No other French colony suffered such an amputation of its habits and traditions: discord and bloodshed in 1962, forced nationalization, later the Soviet influence which destroyed …surroundings without creating any wealth (Dutch disease), and finally a rushed liberalization in 1990, quickly replaced by the bloody Islamic guerilla.
A “torn” Management
Regarding management, the issue of qualification is key: the split between French and Algerians is confronted on the one hand with gerontocracy and bureaucracy, and on the other hand with the cooptation system of kins which favors hiring based on relationships rather than based on competencies. A subtle balance.
There is probably no “implicit Algerian management model” (Mercure, 1997).
In such a context, how can we support French managers in Algeria ?
We think that the clashes we were told maintain prejudices that tend to reinforce the idea of “culture shock” (Vinsonneau, 1997).
The interviews that we conducted on a regular basis offered some examples of areas of uncertainty that are likely to unsettle the manager. They reinforce the necessity of supporting them with intercultural management.
A good example is the gas site of In Amenas, employees could have family ties that were deliberately concealed, and the rules in use were not disclosed to foreign managers.
What can be said about that ? Here we are witnessing a desire to reverse the old powers for generations who did not experience the colonial era.
Moreover, conflict management on the Algerian side seems to occur in a more direct way, less formally and more vehemently than what French managers are used to. These power relations often seem to benefit Algerians who strategically reverse the role of who manages and who is managed.
Resistance to change often surfaces in dialogues. It is easy to refer to the so-called “industrializing industry” era.
Better Understand Cultural Dimensions in Algeria
As it often is, the relationship to time on all levels is the first discrepancy. Then, the place of the written communication needs to be addressed because French managers are not at ease with the preeminent habit of oral communication.
Among the values shared by the Algerian people is the gathering. It does not exclusively concern the Umma from the Quran, is it also the need to make their fragmented identity consistent and homogenous.
Finally, the relationship to the common good seems to be comparable to what we can observe in certain countries of the former Eastern bloc, just like for the competition for non- performance: an attitude that requires that we be motivated to make it so that nothing works.

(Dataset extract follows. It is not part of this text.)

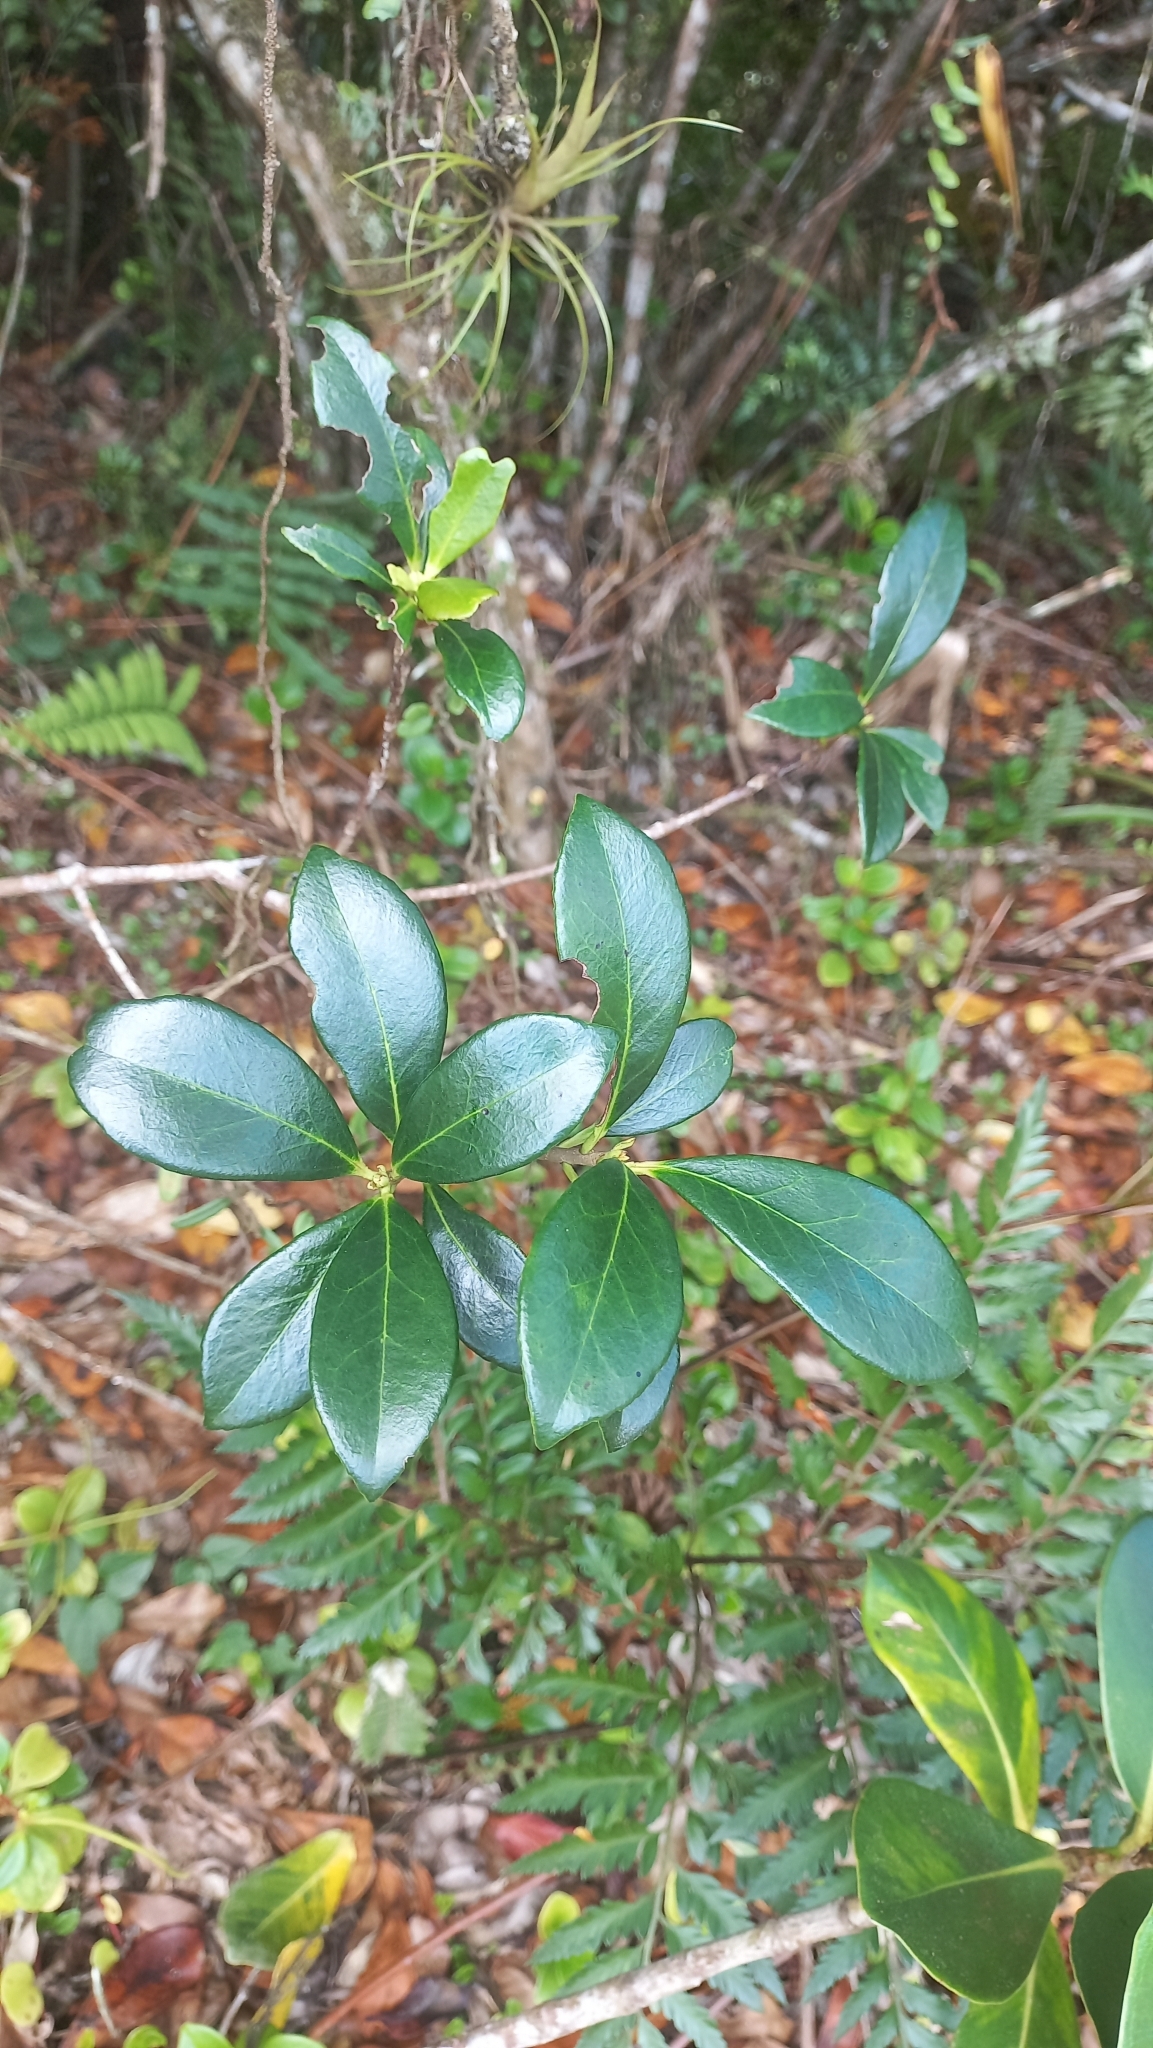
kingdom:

The Paradox of the French Manager in Algeria
The French manager in Algeria has no easy job, being positioned between two strong cultural models. The first one is influenced by the Anglo-Saxon model in organization, whereas the second one, local, does not single out the company from the rest of human activities.
How about the language spoken ? The French language is spoken in both countries. Yet, how can we know what the words actually mean and if there are hidden meanings between the lines? The so-called « war treasure » that the Algerians kept through the French language conveys numerous representations, sometimes contradictory. How can we make a genuine basis of this for Intercultural Management?

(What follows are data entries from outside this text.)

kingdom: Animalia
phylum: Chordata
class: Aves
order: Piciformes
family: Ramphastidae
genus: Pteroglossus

What can we remember from this overview? The 132 years of colonization hide, through the conveyed stereotypical vision, the universe of meaning which is so necessary for the managers’ training.
The representation of Algeria in France is not less complex than that of France in Algeria.
Algeria is a country in full development. It benefits from unexploited tourism potential and possesses incalculable wealth in its subsoil of course. Yet, its real wealth is its men and women, an (active) population, which is young and increasingly well trained.
A unique opportunity to develop a fruitful collaboration based on listening and understanding of our differences.